▶ Provided data
>>>>>

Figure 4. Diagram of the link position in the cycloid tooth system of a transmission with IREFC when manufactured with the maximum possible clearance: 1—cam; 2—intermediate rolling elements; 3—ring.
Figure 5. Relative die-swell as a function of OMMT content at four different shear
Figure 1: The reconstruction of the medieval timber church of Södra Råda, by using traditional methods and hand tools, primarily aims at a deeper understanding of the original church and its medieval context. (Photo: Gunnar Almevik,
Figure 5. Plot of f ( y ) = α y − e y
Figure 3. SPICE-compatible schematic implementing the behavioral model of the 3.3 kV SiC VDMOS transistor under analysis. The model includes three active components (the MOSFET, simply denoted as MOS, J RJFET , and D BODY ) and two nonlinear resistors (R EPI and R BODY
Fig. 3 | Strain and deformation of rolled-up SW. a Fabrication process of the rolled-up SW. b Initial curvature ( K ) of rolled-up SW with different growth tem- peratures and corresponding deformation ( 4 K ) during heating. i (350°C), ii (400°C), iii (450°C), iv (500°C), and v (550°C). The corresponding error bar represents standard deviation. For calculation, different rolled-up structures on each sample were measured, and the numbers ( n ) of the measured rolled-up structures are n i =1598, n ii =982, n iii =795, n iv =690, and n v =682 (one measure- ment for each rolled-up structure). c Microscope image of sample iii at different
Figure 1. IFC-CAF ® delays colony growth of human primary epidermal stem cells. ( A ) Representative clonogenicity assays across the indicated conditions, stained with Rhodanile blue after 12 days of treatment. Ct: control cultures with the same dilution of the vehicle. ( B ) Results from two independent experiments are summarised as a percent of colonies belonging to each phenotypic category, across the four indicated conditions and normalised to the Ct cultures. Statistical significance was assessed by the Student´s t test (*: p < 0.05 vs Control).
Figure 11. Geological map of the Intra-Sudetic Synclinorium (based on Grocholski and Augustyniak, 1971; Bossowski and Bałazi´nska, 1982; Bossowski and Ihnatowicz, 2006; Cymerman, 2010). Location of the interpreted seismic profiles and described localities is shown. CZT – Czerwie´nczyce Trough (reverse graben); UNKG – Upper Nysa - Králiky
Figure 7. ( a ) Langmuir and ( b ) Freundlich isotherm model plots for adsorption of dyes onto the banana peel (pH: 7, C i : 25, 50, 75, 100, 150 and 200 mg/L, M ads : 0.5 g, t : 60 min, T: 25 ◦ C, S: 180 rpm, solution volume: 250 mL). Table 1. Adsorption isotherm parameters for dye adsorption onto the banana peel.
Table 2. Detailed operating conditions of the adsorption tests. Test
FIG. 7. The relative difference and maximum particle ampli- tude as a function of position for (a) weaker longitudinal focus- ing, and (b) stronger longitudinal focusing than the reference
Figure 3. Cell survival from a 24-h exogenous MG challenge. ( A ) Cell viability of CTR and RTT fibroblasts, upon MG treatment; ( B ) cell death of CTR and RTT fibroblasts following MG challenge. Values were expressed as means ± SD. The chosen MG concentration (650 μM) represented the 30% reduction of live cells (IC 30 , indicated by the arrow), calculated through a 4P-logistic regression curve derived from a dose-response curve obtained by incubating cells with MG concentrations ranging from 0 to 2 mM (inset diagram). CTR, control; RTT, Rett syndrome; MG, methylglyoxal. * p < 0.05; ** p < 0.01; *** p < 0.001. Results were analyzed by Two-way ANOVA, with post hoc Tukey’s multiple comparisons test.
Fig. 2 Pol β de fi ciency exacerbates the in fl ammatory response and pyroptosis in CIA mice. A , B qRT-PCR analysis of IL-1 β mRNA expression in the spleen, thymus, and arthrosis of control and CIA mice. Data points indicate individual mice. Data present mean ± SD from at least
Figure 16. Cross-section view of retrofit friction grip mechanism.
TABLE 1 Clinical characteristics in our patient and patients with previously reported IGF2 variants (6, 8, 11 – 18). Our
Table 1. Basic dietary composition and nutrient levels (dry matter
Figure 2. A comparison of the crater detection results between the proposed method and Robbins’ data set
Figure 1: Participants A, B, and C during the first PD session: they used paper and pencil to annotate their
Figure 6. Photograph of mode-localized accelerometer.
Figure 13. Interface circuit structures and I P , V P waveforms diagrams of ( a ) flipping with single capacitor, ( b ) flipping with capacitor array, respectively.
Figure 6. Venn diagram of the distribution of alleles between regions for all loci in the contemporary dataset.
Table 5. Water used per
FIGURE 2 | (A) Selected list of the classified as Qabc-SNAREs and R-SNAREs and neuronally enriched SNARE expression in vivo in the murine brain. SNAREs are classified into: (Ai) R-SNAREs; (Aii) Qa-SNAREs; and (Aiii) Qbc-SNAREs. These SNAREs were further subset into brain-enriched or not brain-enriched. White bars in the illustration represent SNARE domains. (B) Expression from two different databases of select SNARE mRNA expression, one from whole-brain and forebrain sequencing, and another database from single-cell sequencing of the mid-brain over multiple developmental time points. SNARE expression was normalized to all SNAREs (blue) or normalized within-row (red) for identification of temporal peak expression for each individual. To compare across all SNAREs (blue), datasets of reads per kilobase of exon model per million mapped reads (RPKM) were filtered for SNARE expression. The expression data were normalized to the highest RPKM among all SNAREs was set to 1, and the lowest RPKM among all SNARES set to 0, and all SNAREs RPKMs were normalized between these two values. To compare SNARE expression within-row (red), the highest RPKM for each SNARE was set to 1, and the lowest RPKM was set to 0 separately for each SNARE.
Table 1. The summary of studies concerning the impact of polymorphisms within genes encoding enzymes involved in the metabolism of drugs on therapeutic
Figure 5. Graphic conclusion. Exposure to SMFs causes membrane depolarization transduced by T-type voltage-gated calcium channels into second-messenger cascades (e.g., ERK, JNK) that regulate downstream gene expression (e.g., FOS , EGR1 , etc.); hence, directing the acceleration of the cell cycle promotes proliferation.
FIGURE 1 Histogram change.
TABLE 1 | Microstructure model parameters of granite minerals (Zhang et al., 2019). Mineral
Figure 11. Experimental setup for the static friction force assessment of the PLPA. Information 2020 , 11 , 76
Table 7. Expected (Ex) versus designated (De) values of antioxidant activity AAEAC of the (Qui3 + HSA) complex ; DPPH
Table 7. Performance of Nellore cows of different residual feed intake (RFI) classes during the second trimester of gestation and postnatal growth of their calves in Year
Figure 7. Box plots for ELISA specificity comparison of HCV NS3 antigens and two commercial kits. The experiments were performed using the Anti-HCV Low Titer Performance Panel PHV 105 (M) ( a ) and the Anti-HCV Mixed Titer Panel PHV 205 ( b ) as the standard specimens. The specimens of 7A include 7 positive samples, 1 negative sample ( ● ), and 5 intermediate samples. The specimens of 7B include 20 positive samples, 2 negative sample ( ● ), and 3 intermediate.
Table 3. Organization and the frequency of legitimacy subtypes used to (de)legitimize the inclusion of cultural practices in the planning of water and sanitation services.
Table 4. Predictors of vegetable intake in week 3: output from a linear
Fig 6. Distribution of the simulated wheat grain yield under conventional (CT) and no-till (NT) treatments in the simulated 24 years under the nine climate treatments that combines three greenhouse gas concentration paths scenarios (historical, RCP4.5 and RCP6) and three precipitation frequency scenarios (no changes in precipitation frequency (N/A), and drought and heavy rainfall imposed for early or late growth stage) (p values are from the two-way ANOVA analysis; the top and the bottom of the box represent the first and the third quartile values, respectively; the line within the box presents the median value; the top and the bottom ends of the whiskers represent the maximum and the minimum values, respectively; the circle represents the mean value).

<<<<<

▶ Problem
The entries above hold the needed span. Transcribe exactly the lines from the one with "TABLE 1 Clinical" to the one with "Figure 2. A", both included.

▶ Response
TABLE 1 Clinical characteristics in our patient and patients with previously reported IGF2 variants (6, 8, 11 – 18). Our
Table 1. Basic dietary composition and nutrient levels (dry matter
Figure 2. A comparison of the crater detection results between the proposed method and Robbins’ data set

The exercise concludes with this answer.